Hacker News new | ask | show | jobs
by endymi0n 814 days ago
Far. As in, really, really far. We started out with Postgres because it was just the simple and sensible option for a production prototype, and when somebody came around telling me we need something more scalable recently, I calculated that there's not even enough addressable market in the world for our business for more than 4x our size. That's exactly the two remaining vertical doublings of our DB instance (to ridiculously looking RAM & CPU numbers) we could still do in case we need it.

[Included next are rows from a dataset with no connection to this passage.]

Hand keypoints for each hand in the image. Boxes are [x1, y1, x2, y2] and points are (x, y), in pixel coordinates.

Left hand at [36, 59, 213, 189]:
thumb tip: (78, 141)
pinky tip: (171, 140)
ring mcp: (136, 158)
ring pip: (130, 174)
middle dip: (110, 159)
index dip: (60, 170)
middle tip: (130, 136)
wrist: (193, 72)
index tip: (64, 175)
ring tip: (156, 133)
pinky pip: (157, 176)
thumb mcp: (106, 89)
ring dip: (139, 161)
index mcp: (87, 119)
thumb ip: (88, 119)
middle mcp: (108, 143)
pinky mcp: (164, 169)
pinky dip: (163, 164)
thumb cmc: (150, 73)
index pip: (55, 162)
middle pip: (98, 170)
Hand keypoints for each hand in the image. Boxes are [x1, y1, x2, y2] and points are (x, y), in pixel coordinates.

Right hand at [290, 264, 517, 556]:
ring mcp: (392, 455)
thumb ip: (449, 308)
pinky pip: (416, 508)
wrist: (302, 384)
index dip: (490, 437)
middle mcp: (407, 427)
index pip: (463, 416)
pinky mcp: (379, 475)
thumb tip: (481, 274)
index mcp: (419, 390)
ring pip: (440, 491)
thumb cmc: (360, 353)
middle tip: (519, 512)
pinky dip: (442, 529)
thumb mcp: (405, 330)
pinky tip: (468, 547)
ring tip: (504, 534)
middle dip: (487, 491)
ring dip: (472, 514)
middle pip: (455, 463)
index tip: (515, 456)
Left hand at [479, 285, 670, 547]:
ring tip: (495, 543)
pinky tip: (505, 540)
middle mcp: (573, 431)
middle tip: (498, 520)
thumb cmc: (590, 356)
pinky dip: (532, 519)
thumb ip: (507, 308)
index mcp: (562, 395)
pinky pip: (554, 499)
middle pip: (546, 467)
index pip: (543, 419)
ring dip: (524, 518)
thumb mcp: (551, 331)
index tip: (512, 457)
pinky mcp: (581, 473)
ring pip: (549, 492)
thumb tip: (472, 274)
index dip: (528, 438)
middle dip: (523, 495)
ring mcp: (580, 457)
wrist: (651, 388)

Other than that, thanks to a lot of the recent work on connection handling and concurrency since PG 11, Postgres is getting better and better actually using these additional resources well: https://www.enterprisedb.com/blog/performance-comparison-maj...

4 comments

Several years ago I was a contractor on a project for that would sip up data from all forms of sensor and moving objects around a large city. It was decided that we needed Kafka and a few similar tools to handle it.

It was not hard to calculate the current max traffic or estimate the traffic growth over the next 10 years.

I did a demo of the system running on my laptop (all of it) + Postgres handling 100x the current data without too much difficulty.

Still they went with the "scale" solution because it was the right design. (and of course the consultants and me got quite lot more work todo so made a good deal more money)

At this point you can get 24TB of RAM in an EC2 instance (along with 448 vCPUs, 100Gbps of network bandwidth and 38Gbps of EBS bandwidth). That won't scale forever, but Stack Overflow has been running on a single primary/standby setup with 1.5TB of RAM so that would be 16x Stack Overflow's RAM.

I think a lot of work goes into horizontal scaling which is necessary at a certain scale, but very few people actually get anywhere near that scale. It can be important to understand which things are needed at your scale and where you can simply buy some beefier hardware. I've been at places where people run a dozen sharded DB servers with each server having 16GB of RAM. Maybe that's resume-driven-development where someone wants to say they've done that.

A bunch of smaller distributed instances could be cheaper than one big one at equivalent size/compute. It also allows you to grow as needed, without worrying about things like DB transfer, instead of absorbing a big upfront cost.

I agree it adds alot of complexity to the problem, which is another cost.

I guess this would be another argument for pay-as-you go cloud-managed DBs, despite being more expensive than rolling your own.

Scaling horizontally undoubtedly introduces complexity but it also comes with some upsides:

    * DB backups are now (much) faster.
    * Smaller backups means faster restores which reduces your RTO (Recovery Time Objective)
    * If you have a well architectured application a catastrophic DB failure will now only impact a portion of your userbase instead of all of them.
There are probably more good reasons but these are the ones I could think of now.
Is high availability or easier backups why people look to horizontal scaling though? I don't think that's ever been a primary reason for any story I've read. It's a great "bonus", but I can't think that it would be a compelling reason to choose horizontal vs vertical scaling.

(There are other reasons, of course...)

I remember using PG 10 at a previous company that was kinda abusing Postgres as a data processing tool with temp tables. Even with the parallel scans etc, we found it was a lot faster to split our queries (mostly INSERT(SELECT...)) into separate ones operating on separate ranges of rows, one for each CPU core. We'd run EXPLAIN to print out the plan then shard on the innermost or outermost join. I even implemented a huge sparse matrix addition/multiplication calculator this way, chaining multiple operations into a single huge query, far exceeding the limits of numpy. I've always wondered if Postgres could be used as a more efficient Spark backend.

It usually scaled linearly. We had a 32-core (64-vcore) server, saturating all cores and running a bit more than 32x as fast as a single query. In some cases, it was less than linear but much better than singular, and I think that was only cause of mistakes like uuid4 pkeys.

how long does it take to unencrypted and back up your database at its current size?